Encouraging Emerging Leaders
The healthcare industry is currently one of the world’s largest and fastest-growing industries. With this fast-paced growth, the demand for healthcare engineering professionals is only going to increase. Dr. Chyu predicts, “As healthcare changes rapidly and becomes increasingly complex under technological, economic, social, and regulatory impacts, it is anticipated that healthcare engineering will play a role of growing importance in almost every aspect of healthcare and will also be a major factor that advances healthcare.” Dr. Chyu mentions that engineering students need to be encouraged to consider jobs in healthcare as it offers remarkable growth opportunities, interdisciplinary challenges, and favorable long-term career prospects and stability. Moreover, it enables these young minds to directly contribute to the welfare of human life and health as engineers. He gives advice to aspiring engineers in this space by saying, “Irrespective of specialties, engineers need to work with and learn from healthcare professionals, particularly clinicians, about how to design and manufacture things that can really help clinicians in patient care.” “Proactively seeking close collaboration with the other side is the key.” As technology continues to create new areas for engineers to work in healthcare and the fusion of engineering with health sciences leads to a greater demand for engineers, healthcare engineering will be recognized as one of the most important professions where engineers make major contributions that directly benefit human health.
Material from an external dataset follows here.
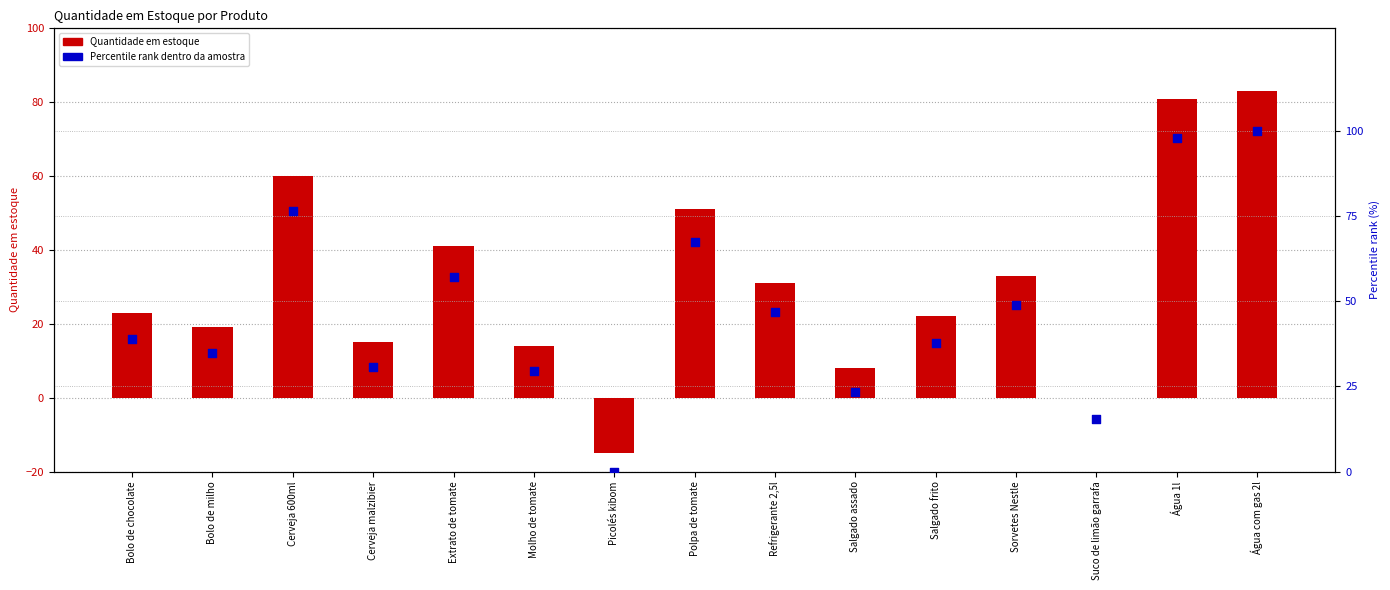

What is the total value across all series at Água com gas 2l?

183.0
Foresight to Advance Healthcare and Engineering
In his passion to bridge the gap between healthcare and engineering, Dr. Chy is leading HEALS to develop cooperative relationship with different engineering professional organizations, healthcare/medical professional organizations, the healthcare industry, and government for the purpose of promoting and facilitating mutually beneficial exchanges of technical, scientific and professional knowledge, closer professional links among the organizations, and professional enhancement and lifelong learning opportunities for all members involved. He is committed to forging such a strong alliance.
The legacy of Dr. Ming-Chien Chyu is one of innovative thinking, leadership, and steadfast commitment to advancing healthcare via engineering. His impact is unrestricted, and his work will continue to affect healthcare engineering for many years to come.